O halde bu görevlerini yaparlarken oy kullanamamaları demokrasiyi zedeler" görüşünü savunuyor. Ve subaylar ve astsubaylar oy kullandığına göre, onların da kullanması gerektiğini ileri sürüyor. Yine diğer siyasi partilerin karşı çıkmasına rağmen 18 yaşını seçilme yaşı olarak savunuyor. "18 yaş konusunun ekonomiyle ne ilgisi var?" diyebilirsiniz. Ekonomiyle şöyle ilgisi var. Her şeyden önce siyasete katılma tabanı genişleyince ülke ekonomisinde köylerden şehirlere kadar yeni bir canlanma ortaya çıkıyor.
Seçilme yaşının 18'e indirilmesi pek çok gencin fikirlerini yasal düzeyde gerçekleştirmesine yeni bir kanal açıyor. Siyasete katılım tabanının genişlemesi toplumsal kararlara katılımın yaygınlaşmasını sağlarken ekonomik ilişkileri de çoğaltıyor. Böylece ekonomide atıl kaynaklar harekete geçiyor ve istihdam artıyor.
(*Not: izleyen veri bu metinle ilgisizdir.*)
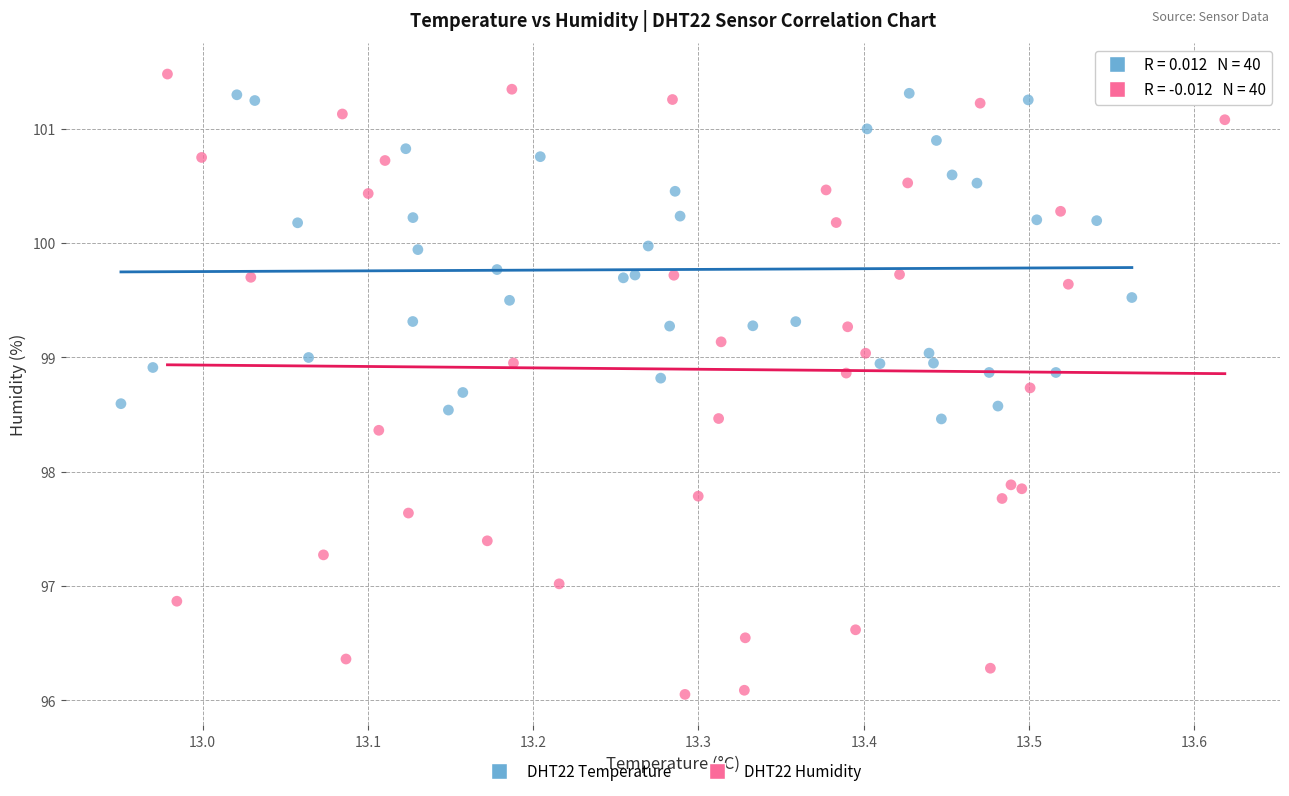

Which series has the widest spread of Y values?

DHT22 Humidity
Kısacası Erdoğan, siyasete katılımı artırarak, toplumun refahında payı olabileceğine inananların sayısını çoğaltmak istiyor. Bu arada fakirlere ucuz konut sağlayarak, kentsel dönüşümle depreme dayanıklı yapıları ortaya çıkartarak, orman arazilerinin devri yoluyla mülkiyeti tabana yayarak İngiliz İşçi Partisi'nin tasarladığı paydaş toplumun bir benzerini Türkiye'de gerçekleştirmeye çalışıyor.